The Mayor of London said he believed the tax credit changes were under "intensive review", adding: "Let's see what they come up with... I'm sure that they are working on it now."
Mr Johnson is among a growing number of senior Tories who have publicly cautioned ministers about the upcoming tax credit cuts. On Sunday Andrew Mitchell, who served in Mr Cameron's cabinet in the last government, said the plans needed to be "tweaked".
Up to 3.2 million families are set to lose an average of £1,300 a year from next April and Mr Osborne is set to face questions from Tory MPs at a meeting of the party's backbench 1922 Committee on Monday evening ahead of a debate on the tax credit changes in the House of Commons on Tuesday.
However, a Downing Street source insisted that the Government had no plans to budge on the plans to implement the £4.5bn a year savings to the tax credits bill next year.
Mr Johnson told the BBC: "What I would like to see is working with the tax and benefit system and the living wage to make sure that hard-working people on low incomes are protected. I'm sure the Chancellor can do that.
"I think everybody is concerned about something which bears down unfairly on the working poor, and it's very important as we take this thing forward that we do it in such a way as to minimise that impact."
He added: "Believe me, we've all been talking about it. This is something that is under intensive review and consultation at the moment. I have no doubt that people are working very, very hard right now to try to make sure that as we reform the tax credit system, we do so in such a way as not to bear down too unfairly on hard-working people on low incomes in London and elsewhere.
"I'm sure that, irrespective of the politics of it, nobody wants to do something that is not fair to working people."

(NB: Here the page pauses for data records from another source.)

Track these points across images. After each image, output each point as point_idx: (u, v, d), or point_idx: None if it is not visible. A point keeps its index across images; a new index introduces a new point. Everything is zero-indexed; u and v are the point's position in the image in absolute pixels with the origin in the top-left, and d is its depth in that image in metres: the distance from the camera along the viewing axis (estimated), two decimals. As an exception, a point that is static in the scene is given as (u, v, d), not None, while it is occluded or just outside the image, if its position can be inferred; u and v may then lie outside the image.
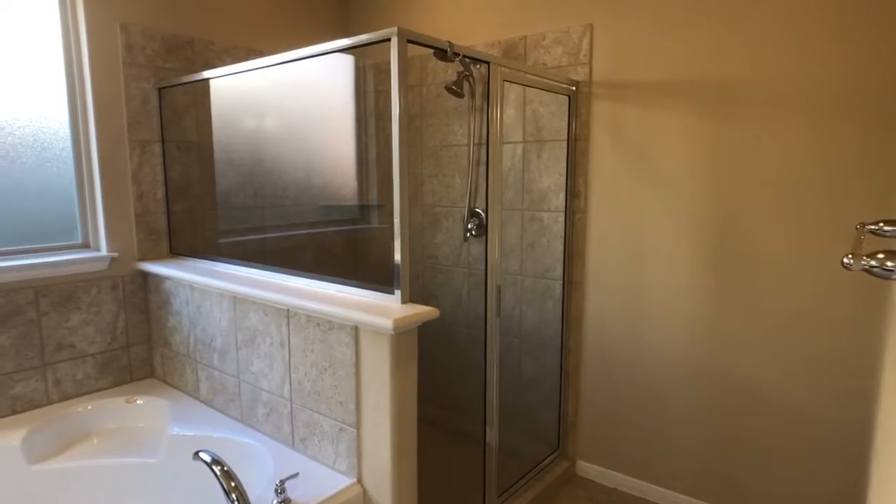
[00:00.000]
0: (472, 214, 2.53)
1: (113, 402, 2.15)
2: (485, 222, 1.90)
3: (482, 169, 2.51)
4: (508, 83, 1.93)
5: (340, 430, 1.64)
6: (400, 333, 1.49)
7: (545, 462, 2.42)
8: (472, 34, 2.54)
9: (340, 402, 1.62)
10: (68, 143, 2.17)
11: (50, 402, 2.10)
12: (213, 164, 2.48)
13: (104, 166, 2.18)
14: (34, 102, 2.08)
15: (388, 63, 1.46)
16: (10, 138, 2.04)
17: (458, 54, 1.68)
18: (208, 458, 1.47)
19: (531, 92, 2.37)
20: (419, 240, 2.81)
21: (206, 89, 2.41)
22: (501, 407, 2.05)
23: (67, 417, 2.04)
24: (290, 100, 2.63)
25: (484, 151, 2.41)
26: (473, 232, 2.54)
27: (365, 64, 2.87)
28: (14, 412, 2.02)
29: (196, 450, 1.53)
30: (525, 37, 2.37)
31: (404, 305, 1.53)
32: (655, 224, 2.15)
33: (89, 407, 2.10)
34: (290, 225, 2.71)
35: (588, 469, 2.46)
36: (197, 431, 1.93)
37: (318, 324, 1.64)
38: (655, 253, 2.16)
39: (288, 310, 1.72)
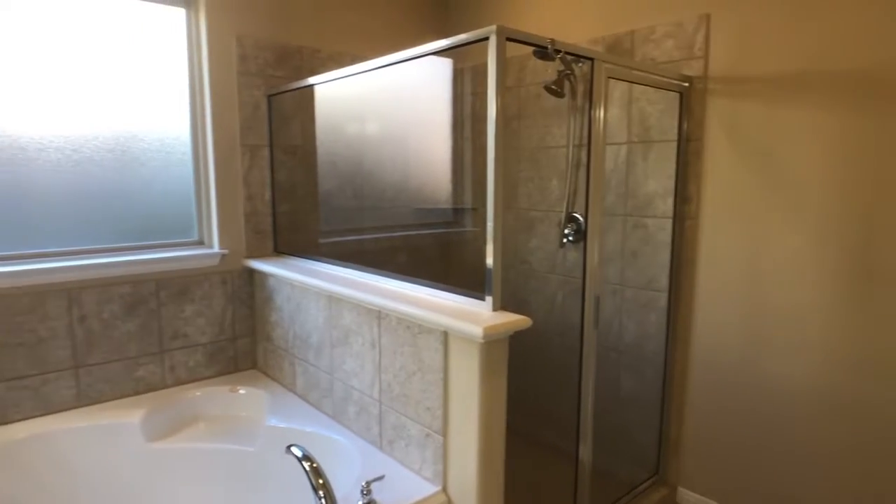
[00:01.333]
0: (570, 219, 2.42)
1: (219, 391, 2.28)
2: (583, 228, 1.80)
3: (582, 171, 2.39)
4: (613, 81, 1.82)
5: (427, 435, 1.61)
6: (490, 342, 1.44)
7: (642, 486, 2.26)
8: (574, 31, 2.43)
9: (428, 408, 1.60)
10: (188, 148, 2.34)
11: (165, 386, 2.27)
12: (315, 167, 2.57)
13: (219, 169, 2.32)
14: (161, 111, 2.27)
15: (486, 65, 1.42)
16: (141, 144, 2.24)
17: (559, 51, 1.60)
18: (299, 454, 1.50)
19: (638, 90, 2.23)
20: (512, 245, 2.74)
21: (310, 95, 2.51)
22: (596, 423, 1.93)
23: (180, 402, 2.20)
24: (390, 104, 2.67)
25: (584, 153, 2.30)
26: (570, 238, 2.43)
27: (463, 66, 2.86)
28: (136, 393, 2.20)
29: (289, 443, 1.57)
30: (632, 31, 2.23)
31: (495, 313, 1.48)
32: (781, 233, 1.93)
33: (198, 393, 2.25)
34: (385, 227, 2.75)
35: (690, 498, 2.27)
36: (292, 424, 1.99)
37: (409, 327, 1.63)
38: (780, 266, 1.94)
39: (380, 311, 1.73)
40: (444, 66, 2.83)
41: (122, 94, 2.17)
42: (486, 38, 1.43)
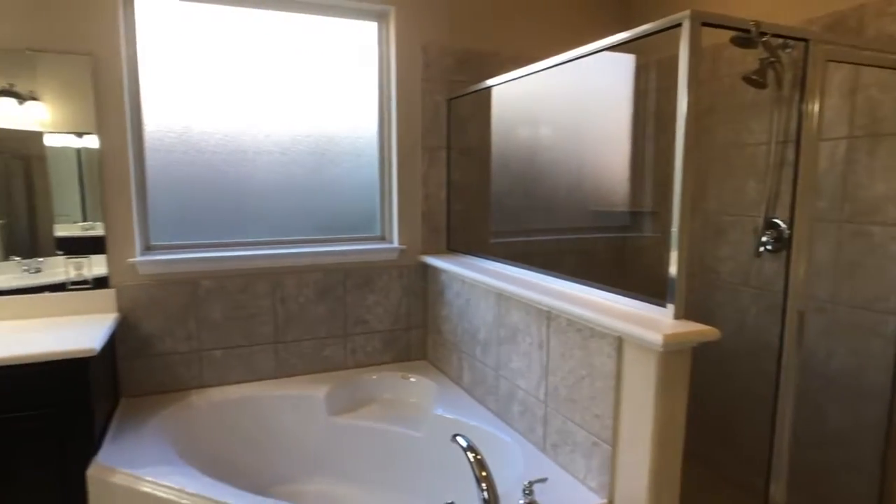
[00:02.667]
0: (769, 225, 2.14)
1: (392, 377, 2.43)
2: (786, 235, 1.58)
3: (787, 171, 2.11)
4: (834, 64, 1.57)
5: (594, 444, 1.54)
6: (670, 351, 1.33)
7: (852, 542, 1.91)
8: (779, 14, 2.15)
9: (597, 415, 1.53)
10: (375, 151, 2.53)
11: (346, 367, 2.48)
12: (489, 167, 2.62)
13: (401, 170, 2.48)
14: (353, 117, 2.49)
15: (673, 59, 1.31)
16: (336, 147, 2.48)
17: (764, 35, 1.43)
18: (464, 444, 1.52)
19: (867, 75, 1.89)
20: (697, 252, 2.51)
21: (487, 97, 2.56)
22: (792, 459, 1.68)
23: (358, 382, 2.39)
24: (566, 103, 2.62)
25: (791, 150, 2.03)
26: (769, 246, 2.15)
27: (647, 61, 2.69)
28: (324, 370, 2.44)
29: (454, 433, 1.61)
30: (862, 5, 1.91)
31: (678, 322, 1.36)
32: None
33: (374, 377, 2.42)
34: (557, 229, 2.70)
35: (920, 569, 1.86)
36: (457, 416, 2.04)
37: (579, 329, 1.57)
38: None
39: (549, 312, 1.70)
40: (626, 62, 2.69)
41: (321, 103, 2.43)
42: (678, 25, 1.33)
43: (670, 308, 1.38)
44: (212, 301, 2.24)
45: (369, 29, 2.46)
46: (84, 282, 2.10)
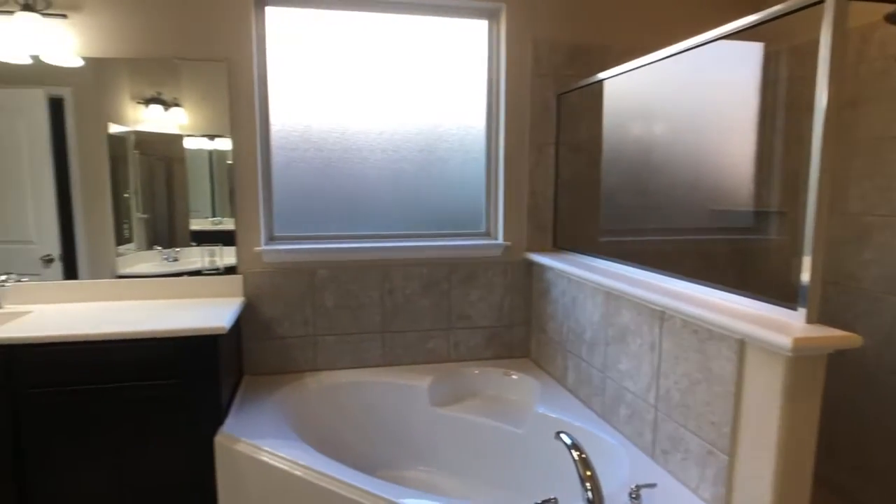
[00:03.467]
0: (925, 227, 1.89)
1: (493, 373, 2.43)
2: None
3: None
4: None
5: (709, 452, 1.44)
6: (801, 357, 1.21)
7: None
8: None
9: (712, 423, 1.43)
10: (483, 147, 2.55)
11: (449, 360, 2.52)
12: (599, 164, 2.54)
13: (508, 166, 2.48)
14: (462, 115, 2.53)
15: (811, 44, 1.20)
16: (444, 144, 2.53)
17: (927, 6, 1.26)
18: (568, 441, 1.49)
19: None
20: (834, 256, 2.27)
21: (598, 92, 2.49)
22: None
23: (460, 376, 2.42)
24: (684, 96, 2.48)
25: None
26: (924, 251, 1.90)
27: (778, 49, 2.48)
28: (426, 361, 2.50)
29: (558, 430, 1.58)
30: None
31: (810, 326, 1.24)
32: None
33: (476, 372, 2.44)
34: (672, 228, 2.56)
35: None
36: (560, 415, 2.00)
37: (696, 331, 1.48)
38: None
39: (663, 312, 1.62)
40: (752, 50, 2.50)
41: (430, 101, 2.49)
42: (820, 2, 1.21)
43: (801, 311, 1.26)
44: (326, 290, 2.38)
45: (479, 27, 2.49)
46: (216, 269, 2.31)
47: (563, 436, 1.53)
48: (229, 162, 2.30)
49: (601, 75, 2.20)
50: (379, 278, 2.42)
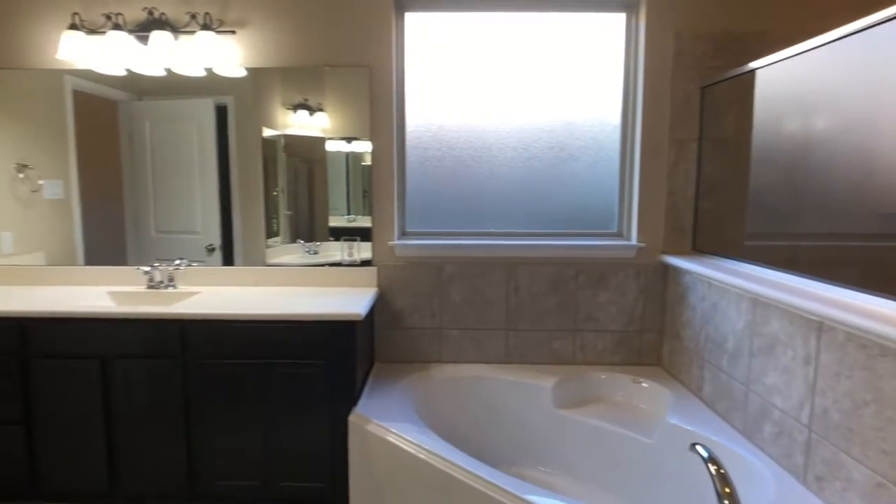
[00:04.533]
0: None
1: (621, 378, 2.33)
2: None
3: None
4: None
5: (878, 485, 1.26)
6: None
7: None
8: None
9: (884, 451, 1.25)
10: (617, 145, 2.46)
11: (574, 363, 2.46)
12: (748, 161, 2.33)
13: (644, 164, 2.37)
14: (595, 111, 2.46)
15: None
16: (576, 142, 2.48)
17: None
18: (705, 454, 1.39)
19: None
20: None
21: (749, 83, 2.28)
22: None
23: (586, 379, 2.35)
24: (854, 86, 2.20)
25: None
26: None
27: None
28: (550, 362, 2.47)
29: (693, 443, 1.48)
30: None
31: None
32: None
33: (603, 376, 2.35)
34: (832, 234, 2.28)
35: None
36: (694, 428, 1.87)
37: (864, 346, 1.31)
38: None
39: (821, 322, 1.45)
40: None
41: (562, 98, 2.45)
42: None
43: None
44: (453, 284, 2.44)
45: (615, 20, 2.41)
46: (353, 262, 2.47)
47: (698, 448, 1.43)
48: (364, 163, 2.45)
49: (753, 64, 2.02)
50: (505, 275, 2.43)
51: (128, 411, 2.05)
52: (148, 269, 2.40)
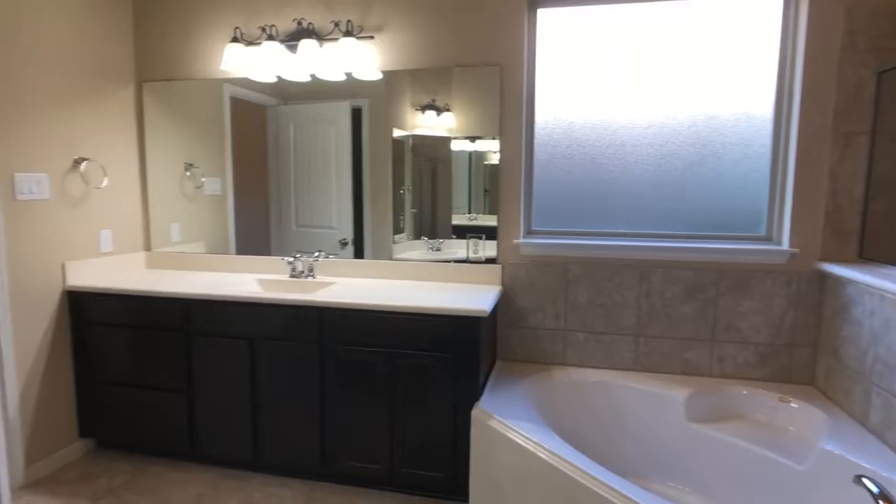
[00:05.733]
0: None
1: (765, 396, 2.12)
2: None
3: None
4: None
5: None
6: None
7: None
8: None
9: None
10: (768, 140, 2.24)
11: (710, 375, 2.28)
12: (934, 157, 2.01)
13: (800, 161, 2.14)
14: (742, 104, 2.25)
15: None
16: (720, 138, 2.29)
17: None
18: (874, 489, 1.22)
19: None
20: None
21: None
22: None
23: (724, 394, 2.17)
24: None
25: None
26: None
27: None
28: (683, 373, 2.31)
29: (858, 474, 1.30)
30: None
31: None
32: None
33: (744, 392, 2.16)
34: None
35: None
36: (857, 458, 1.65)
37: None
38: None
39: None
40: None
41: (705, 90, 2.28)
42: None
43: None
44: (580, 285, 2.37)
45: (769, 1, 2.19)
46: (478, 259, 2.49)
47: (866, 481, 1.26)
48: (487, 162, 2.46)
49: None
50: (636, 279, 2.31)
51: (270, 388, 2.24)
52: (291, 259, 2.60)
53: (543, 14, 2.39)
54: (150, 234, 2.87)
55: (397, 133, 2.55)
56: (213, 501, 2.17)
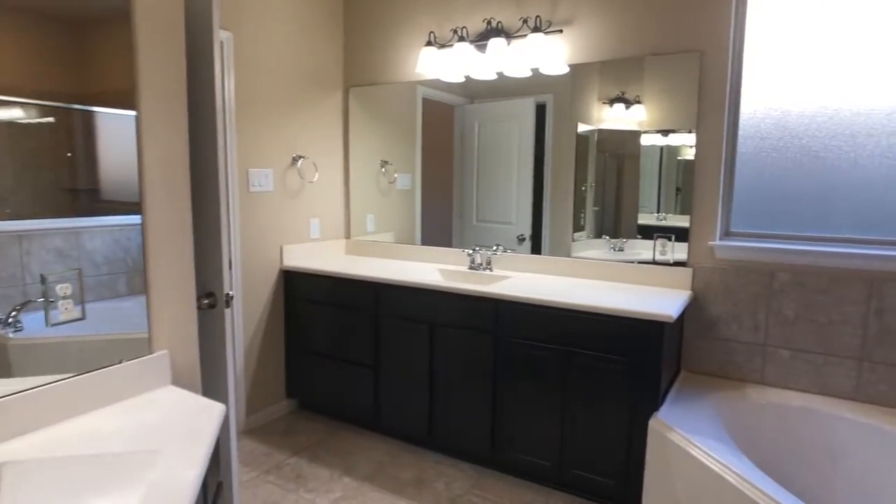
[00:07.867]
0: None
1: None
2: None
3: None
4: None
5: None
6: None
7: None
8: None
9: None
10: None
11: (966, 419, 1.84)
12: None
13: None
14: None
15: None
16: None
17: None
18: None
19: None
20: None
21: None
22: None
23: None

He said he understood the "pain and anguish" expressed by single mother Michelle Dorrell, who confronted Cabinet minister Amber Rudd about the upcoming cut in her income on Question Time last week.
However, he insisted Mr Osborne was right to reform the system, praising him for being "brave" and "completely right" to tackle the issue.
The Chancellor faces a last-ditch attempt to kill off the tax credit cuts in the House of Lords, with a rare "fatal" motion expected to be tabled by peers opposed to the measures this week.
Fatal motions are rarely used but can apply to the tax credit reforms because they were introduced through a statutory instrument, rather than in the FInance Bill, so did not require to be passed in the Lords.
The move would cause controversy however, because it would break the Salisbury Convention that guides the Lords against undermining the supremacy of the House of Commons. But opponents will argue that the convention does not apply because tax credit cuts did not feature in the Conservative party's election manifesto.
If called, the fatal motion would be likely to succeed given there is no Tory majority in the House of Lords and it could lead to a crucial vote next Monday.
A Downing Street spokeswoman said the Government would "cross that bridge when we come to it" when asked whether the Prime Minister was worried about the threat of a fatal motion.
Analysis by Labour found 71 Conservative MPs would be vulnerable to losing their seats in parliament to a public backlash against the tax credit cuts, which the Government claims will raise the Treasury up to £5.8bn a year by 2021.
Public opposition to the policy appears to be hardening, with a ComRes poll for the Independent On Sunday suggesting 43 per cent disagree that the cuts are needed – compared to 34 per cent who agree.